If you are overweight (a BMI between 25–29), then your risk of developing these conditions increases by 20%. If you are obese (a BMI above 30), then your risk increases by 50% compared with people who have a normal BMI between 18.5–25 kg/m2.
Many doctors believe that those who maintain a healthy weight throughout their lives will have less risk of developing a range of diseases and conditions, including certain types of cancer.
Maintaining a healthy weight throughout life is key to reducing your chances of developing certain types of cancer. Weight loss can help reduce your risk, which means that losing weight after you’ve reached middle age can help reduce your risk even more. For example, if you had high blood pressure or diabetes at age 40 and then lost 10 pounds (5 kilograms), it might drop your blood pressure and lower your chance of getting heart disease or stroke in the future. And if you lose weight as an adult, it could lower the chances of getting colorectal cancer by 12-24%.
It’s not just about gaining back some pounds after they’ve been lost, either: keeping them off with regular exercise and healthy eating habits will keep those benefits going. The World Cancer Research Fund (WCRF) estimates that 1/3rd of cancers could be prevented by maintaining a healthy body weight throughout life; if we could all do so globally, 2 million deaths could be avoided each year as well!
But even if you weren’t always at a healthy weight, it’s never too late to make changes for your health. And for some people with elevated cancer risk due to family history or a genetic mutation like BRCA1/2, these changes can make an even bigger difference.
Think of your body as a house, it needs the right kind of fuel to run properly and efficiently. Think about what happens when you don’t give your home (or body) enough food—it starts to fall apart. The same thing happens when food is not properly digested and absorbed by the body; it can be toxic and contribute to inflammation in certain parts of the body that have been shown to increase cancer risk. That’s why it’s so important that we all try our best not only to eat healthily but also choose foods that are easy on digestion and won’t cause discomfort later on down the road! We’ll talk more about this later…

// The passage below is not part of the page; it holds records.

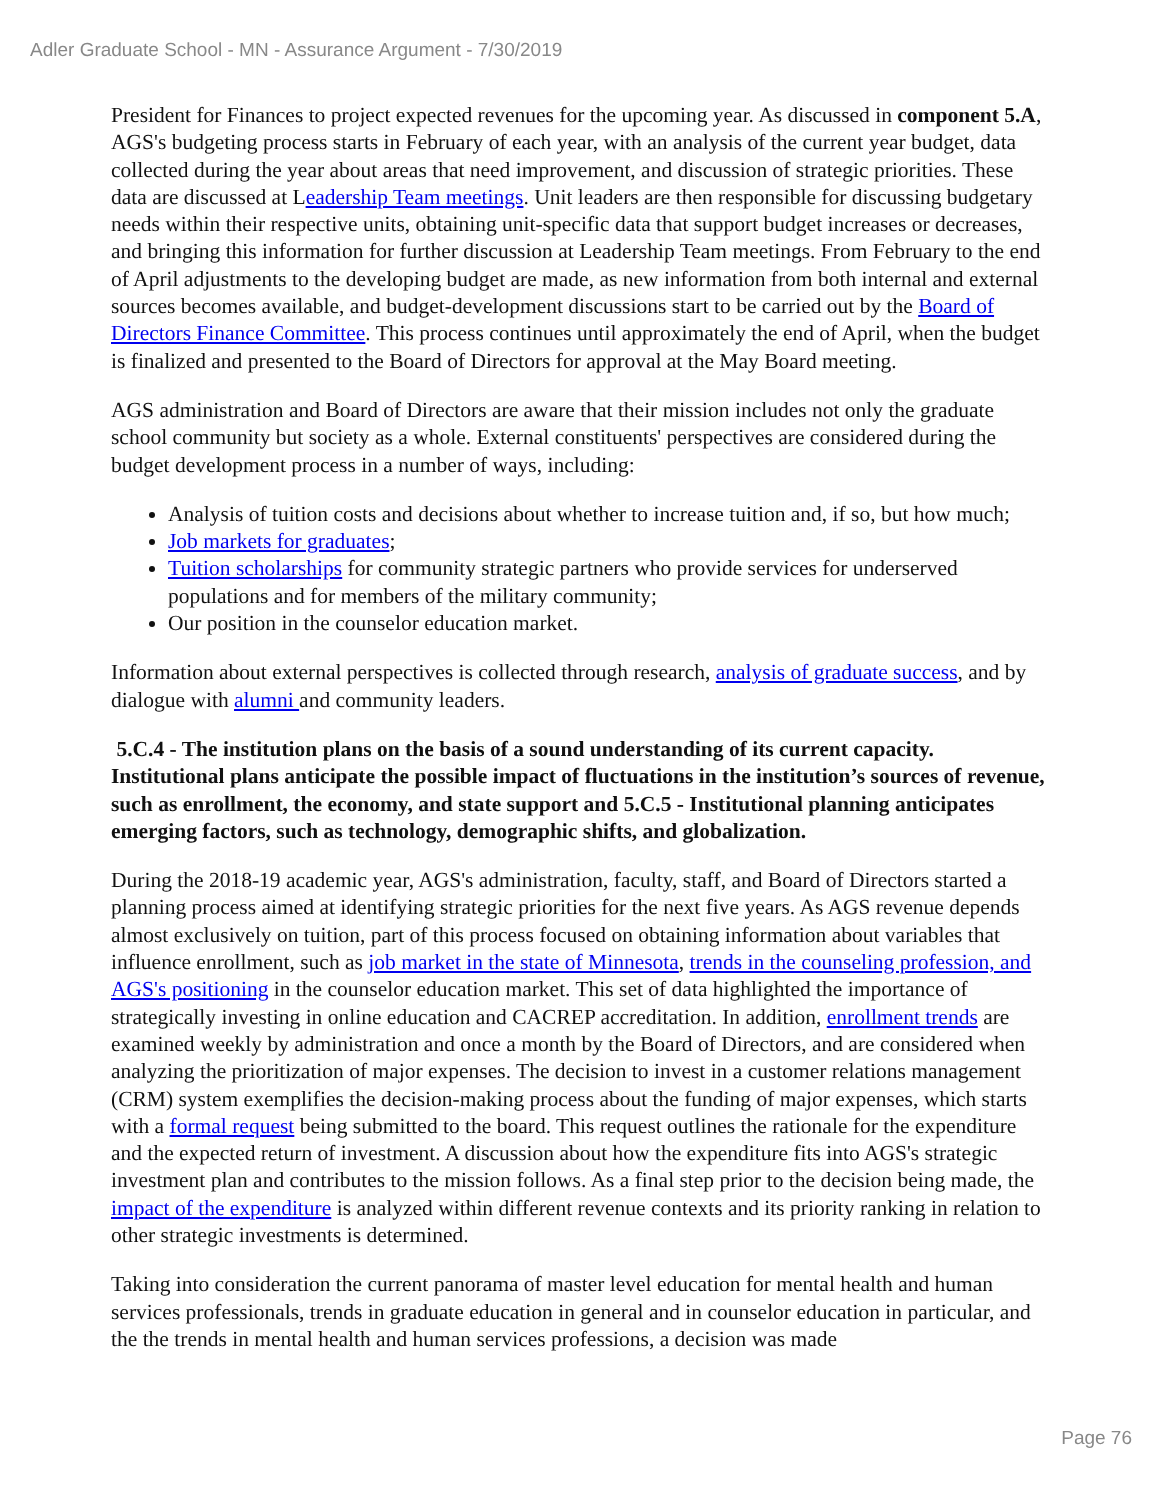Adler Graduate School - MN - Assurance Argument - 7/30/2019
President for Finances to project expected revenues for the upcoming year. As discussed in component 5.A, AGS's budgeting process starts in February of each year, with an analysis of the current year budget, data collected during the year about areas that need improvement, and discussion of strategic priorities. These data are discussed at Leadership Team meetings. Unit leaders are then responsible for discussing budgetary needs within their respective units, obtaining unit-specific data that support budget increases or decreases, and bringing this information for further discussion at Leadership Team meetings. From February to the end of April adjustments to the developing budget are made, as new information from both internal and external sources becomes available, and budget-development discussions start to be carried out by the Board of Directors Finance Committee. This process continues until approximately the end of April, when the budget is finalized and presented to the Board of Directors for approval at the May Board meeting.
AGS administration and Board of Directors are aware that their mission includes not only the graduate school community but society as a whole. External constituents' perspectives are considered during the budget development process in a number of ways, including:
Analysis of tuition costs and decisions about whether to increase tuition and, if so, but how much;
Job markets for graduates;
Tuition scholarships for community strategic partners who provide services for underserved populations and for members of the military community;
Our position in the counselor education market.
Information about external perspectives is collected through research, analysis of graduate success, and by dialogue with alumni and community leaders.
5.C.4 - The institution plans on the basis of a sound understanding of its current capacity. Institutional plans anticipate the possible impact of fluctuations in the institution’s sources of revenue, such as enrollment, the economy, and state support and 5.C.5 - Institutional planning anticipates emerging factors, such as technology, demographic shifts, and globalization.
During the 2018-19 academic year, AGS's administration, faculty, staff, and Board of Directors started a planning process aimed at identifying strategic priorities for the next five years. As AGS revenue depends almost exclusively on tuition, part of this process focused on obtaining information about variables that influence enrollment, such as job market in the state of Minnesota, trends in the counseling profession, and AGS's positioning in the counselor education market. This set of data highlighted the importance of strategically investing in online education and CACREP accreditation. In addition, enrollment trends are examined weekly by administration and once a month by the Board of Directors, and are considered when analyzing the prioritization of major expenses. The decision to invest in a customer relations management (CRM) system exemplifies the decision-making process about the funding of major expenses, which starts with a formal request being submitted to the board. This request outlines the rationale for the expenditure and the expected return of investment. A discussion about how the expenditure fits into AGS's strategic investment plan and contributes to the mission follows. As a final step prior to the decision being made, the impact of the expenditure is analyzed within different revenue contexts and its priority ranking in relation to other strategic investments is determined.
Taking into consideration the current panorama of master level education for mental health and human services professionals, trends in graduate education in general and in counselor education in particular, and the the trends in mental health and human services professions, a decision was made
Page 76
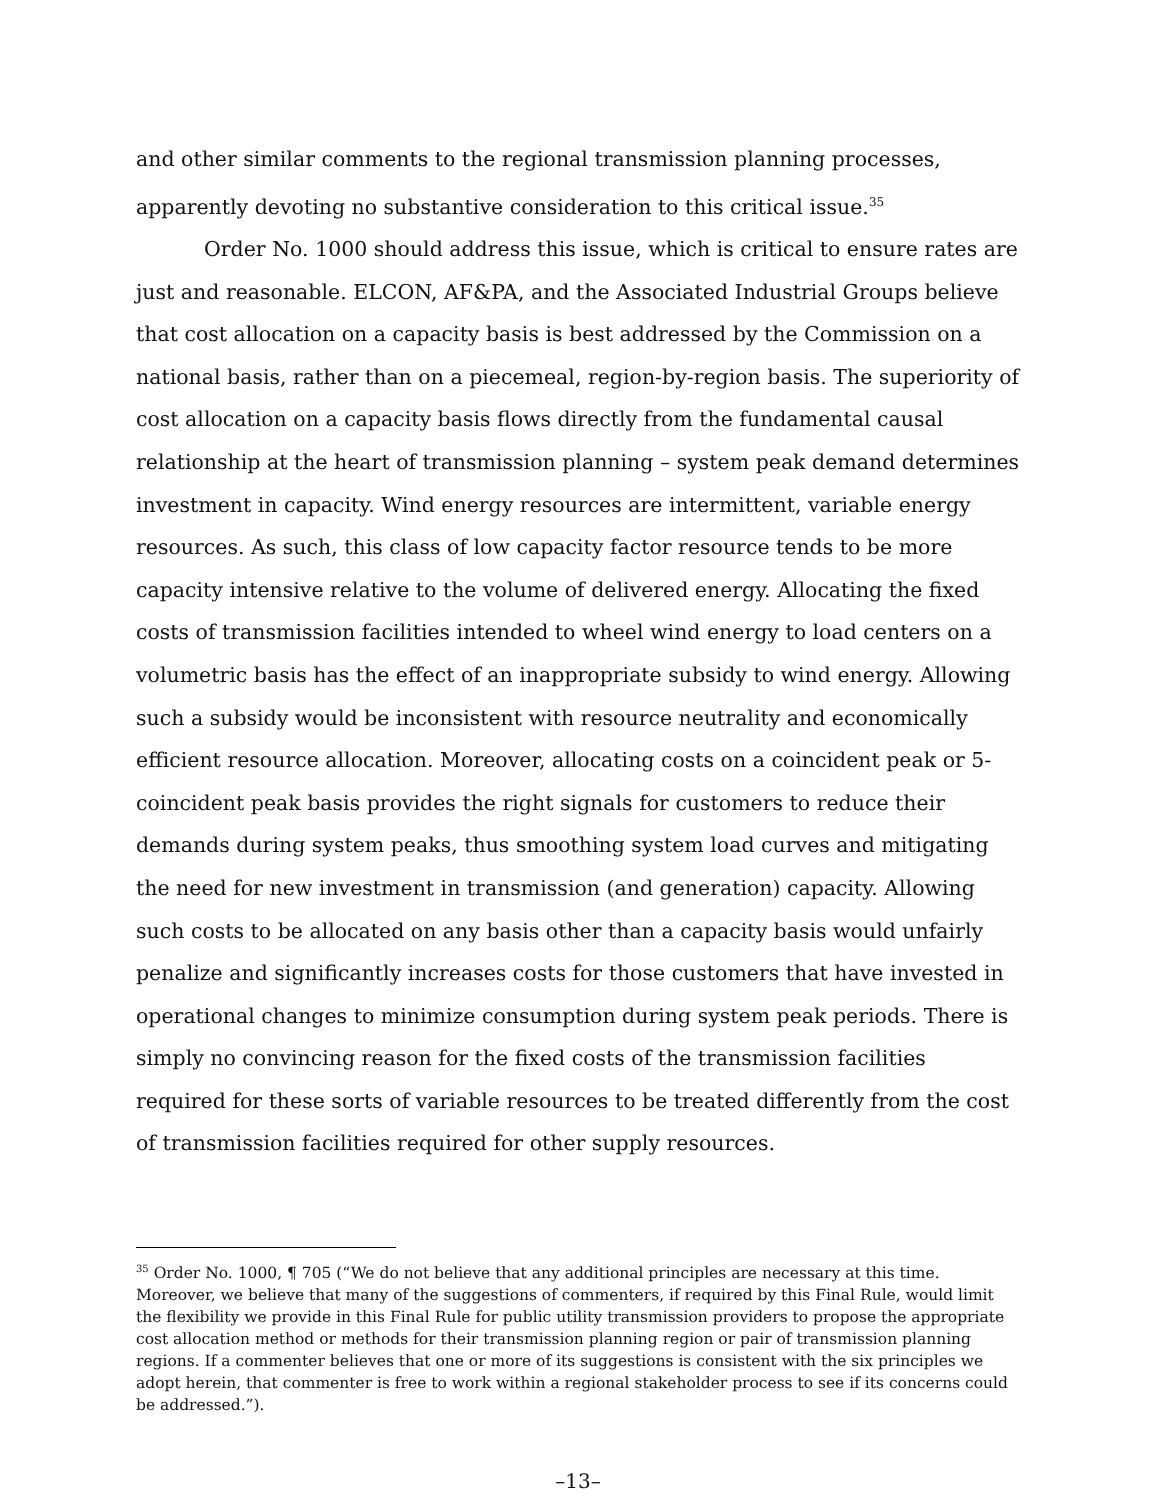and other similar comments to the regional transmission planning processes, apparently devoting no substantive consideration to this critical issue.<sup>35</sup>
Order No. 1000 should address this issue, which is critical to ensure rates are just and reasonable. ELCON, AF&PA, and the Associated Industrial Groups believe that cost allocation on a capacity basis is best addressed by the Commission on a national basis, rather than on a piecemeal, region-by-region basis. The superiority of cost allocation on a capacity basis flows directly from the fundamental causal relationship at the heart of transmission planning – system peak demand determines investment in capacity. Wind energy resources are intermittent, variable energy resources. As such, this class of low capacity factor resource tends to be more capacity intensive relative to the volume of delivered energy. Allocating the fixed costs of transmission facilities intended to wheel wind energy to load centers on a volumetric basis has the effect of an inappropriate subsidy to wind energy. Allowing such a subsidy would be inconsistent with resource neutrality and economically efficient resource allocation. Moreover, allocating costs on a coincident peak or 5-coincident peak basis provides the right signals for customers to reduce their demands during system peaks, thus smoothing system load curves and mitigating the need for new investment in transmission (and generation) capacity. Allowing such costs to be allocated on any basis other than a capacity basis would unfairly penalize and significantly increases costs for those customers that have invested in operational changes to minimize consumption during system peak periods. There is simply no convincing reason for the fixed costs of the transmission facilities required for these sorts of variable resources to be treated differently from the cost of transmission facilities required for other supply resources.
<sup>35</sup> Order No. 1000, ¶ 705 (“We do not believe that any additional principles are necessary at this time. Moreover, we believe that many of the suggestions of commenters, if required by this Final Rule, would limit the flexibility we provide in this Final Rule for public utility transmission providers to propose the appropriate cost allocation method or methods for their transmission planning region or pair of transmission planning regions. If a commenter believes that one or more of its suggestions is consistent with the six principles we adopt herein, that commenter is free to work within a regional stakeholder process to see if its concerns could be addressed.”).
–13–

A little bit of weight gain is normal for most people, but when it becomes excessive, it can be detrimental to your overall health. The excess fat that has built up in your body can lead to serious health conditions like cancer, especially if you have had a family history of cancer.
We hope we’ve helped you understand the risk factors a little better—and that we’ve given you some encouragement to make changes for your health. The evidence is clear: maintaining a healthy weight through diet, physical activities, and other lifestyle changes throughout life is key to reducing your chances of developing certain types of cancer, and even in those with elevated risk, small changes can go a long way. Even if you weren’t always at a healthy weight, it’s never too late to start making changes for your health. And for some people with elevated cancer risk due to family history or a genetic mutation like BRCA1/2, these changes can make an even bigger difference.